Sytuacja staje się coraz bardziej nerwowa, co może zakończyć się wybuchem ogólnopolskich protestów.
"To nie minister rolnictwa decyduje o cenach"
Jak to, co się dzieje oceniają eksperci? – Myślę, że cena, która nie pokrywa kosztów u rolnika, jest zawsze za niska. Tak samo przetwórcy, jeśli mają ofertę z sieci handlowej na zakup swoich produktów poniżej kosztów produkcji, też powiedzą, że cena jest stanowczo za niska – mówi Andrzej Gantner, wiceprezes zarządu i dyrektor generalny Polskiej Federacji Producentów Żywności Związku Pracodawców.
– Aczkolwiek wszyscy jesteśmy w tej samej sytuacji, no bo co zrobimy z tymi produktami? To jest bardzo niedobra sytuacja. A z drugiej strony są właśnie te koszty. Oczywiście można mieć pretensję, tylko trzeba pamiętać o tym, że to nie minister rolnictwa decyduje o cenach. O cenach decyduje rynek, a ten rynek zaczyna się robić bardzo trudny – dodaje.
Gantner podkreśla, że oceniając obecną sytuację, należy spoglądać na wszystkie geopolityczne zmiany.
– Popatrzmy na tę, no niestety, konsekwentną politykę Unii Europejskiej, która osłabia własne rolnictwo, osłabia własne przetwórstwo, własną gospodarkę, a zarazem otwiera ten rynek wewnętrzny UE na produkty z innych krajów. Teoretycznie można powiedzieć, że handel to jest bardzo dobra rzecz. Na handlu rozwinęliśmy naszą gospodarkę żywnościową, bo rozwinęliśmy ją poprzez eksport. Tylko żeby cokolwiek sprzedać, żeby zdobyć rynek, żeby na nim się utrzymać, trzeba być konkurencyjnym.
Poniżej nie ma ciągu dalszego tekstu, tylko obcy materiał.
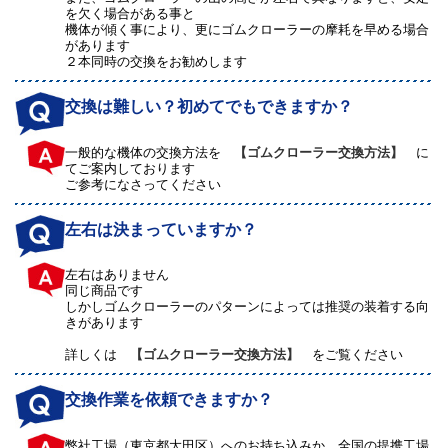
を欠く場合がある事と
機体が傾く事により、更にゴムクローラーの摩耗を早める場合
があります
２本同時の交換をお勧めします
交換は難しい？初めてでもできますか？
一般的な機体の交換方法を
【ゴムクローラー交換方法】
に
てご案内しております
ご参考になさってください
左右は決まっていますか？
左右はありません
同じ商品です
しかしゴムクローラーのパターンによっては推奨の装着する向
きがあります
詳しくは
【ゴムクローラー交換方法】
をご覧ください
交換作業を依頼できますか？
弊社工場（東京都大田区）へのお持ち込みか、全国の提携工場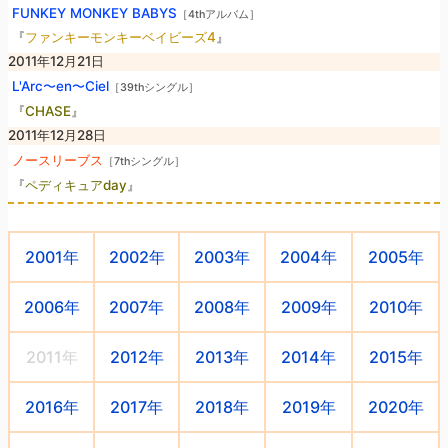
FUNKEY MONKEY BABYS
［4thアルバム］
『
ファンキーモンキーベイビーズ4
』
2011年12月21日
L'Arc〜en〜Ciel
［39thシングル］
『
CHASE
』
2011年12月28日
ノースリーブス
［7thシングル］
『
ペディキュアday
』
2001年
2002年
2003年
2004年
2005年
2006年
2007年
2008年
2009年
2010年
2011年
2012年
2013年
2014年
2015年
2016年
2017年
2018年
2019年
2020年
W tej chwili te proporcje się odwracają – zauważa wiceprezes zarządu i dyrektor generalny Polskiej Federacji Producentów Żywności Związku Pracodawców.
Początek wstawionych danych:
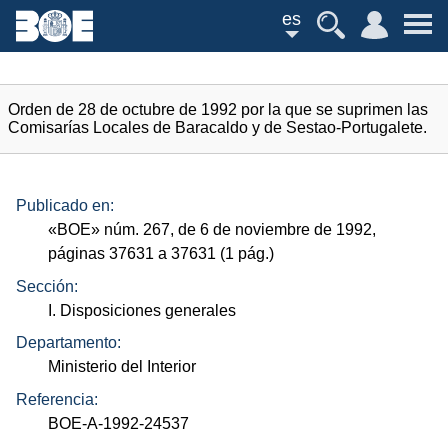
es
Orden de 28 de octubre de 1992 por la que se suprimen las
Comisarías Locales de Baracaldo y de Sestao-Portugalete.
Publicado en:
«
BOE
»
núm.
267, de 6 de noviembre de 1992,
páginas 37631 a 37631 (1
pág.
)
Sección:
I. Disposiciones generales
Departamento:
Ministerio del Interior
Referencia:
BOE-A-1992-24537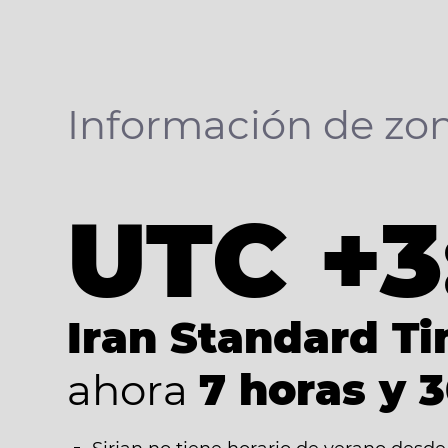
Información de zon
UTC +3
Iran Standard T
ahora
7 horas y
Niemcy i Włosi prześcignęli Polskę
Andrzej Gantner wyjaśnia, że sytuacja Polski w konfrontacji z innymi krajami UE nie jest już tak dobra, jak kiedyś, gdy konkurowaliśmy znacznie niższymi kosztami produkcji.
– Dziś okazuje się, że Niemcy, Holandia, Francja, Włochy mają jednak tańsze państwo, mniejsze obciążenia, lepsze systemy wsparcia, i mimo, że teoretycznie koszty powinny być u nich wyższe, to okazuje się, że ceny, które oferują, są lepsze. Są większe strumienie surowców, jest inaczej zorganizowany handel, mają giełdy, chociażby spółdzielcze, mają potężne strumienie jednolitych jakościowo surowców. To wszystko obniża koszty i nagle się okazuje, że wszyscy przyciśnięci tymi kosztami, no niestety, zaczynają szukać tańszych surowców – tłumaczy ekspert.
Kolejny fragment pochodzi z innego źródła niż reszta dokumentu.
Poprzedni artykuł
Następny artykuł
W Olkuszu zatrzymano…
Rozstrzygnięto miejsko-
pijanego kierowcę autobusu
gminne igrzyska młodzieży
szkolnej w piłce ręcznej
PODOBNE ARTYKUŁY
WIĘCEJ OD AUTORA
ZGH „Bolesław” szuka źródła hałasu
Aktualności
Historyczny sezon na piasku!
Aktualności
– To tak jak z podatkiem cukrowym, który nam rząd za chwilę chce zafundować, czyli w sytuacji, kiedy za chwilę będziemy mieli potężny napływ cukru z Mercosur, z Ukrainy i z USA, to nagle nasz rząd próbuje obłożyć bardzo dużego klienta dla cukrowni, czyli branży napojów, dodatkowym, potężnym podatkiem – grzmi Andrzej Gantner.
– Nie ma w tym żadnej logiki, kompletnie żadnej. To nie jest ten moment, kiedy to należałoby robić. Rozumiemy dziury budżetowe, rozumiemy wydatki na obronność czy olbrzymią dziurę w NFZ, ale chyba to nie powinno polegać na tym, że uderza się tak mocno w ten jednak mimo wszystko wrażliwy sektor, jakim jest chociażby produkcja buraka cukrowego, rolnictwo, przetwórstwo i cukrownie. No tego się nie powinno po prostu robić – zaznacza przedstawiciel Polskiej Federacji Producentów Żywności Związku Pracodawców.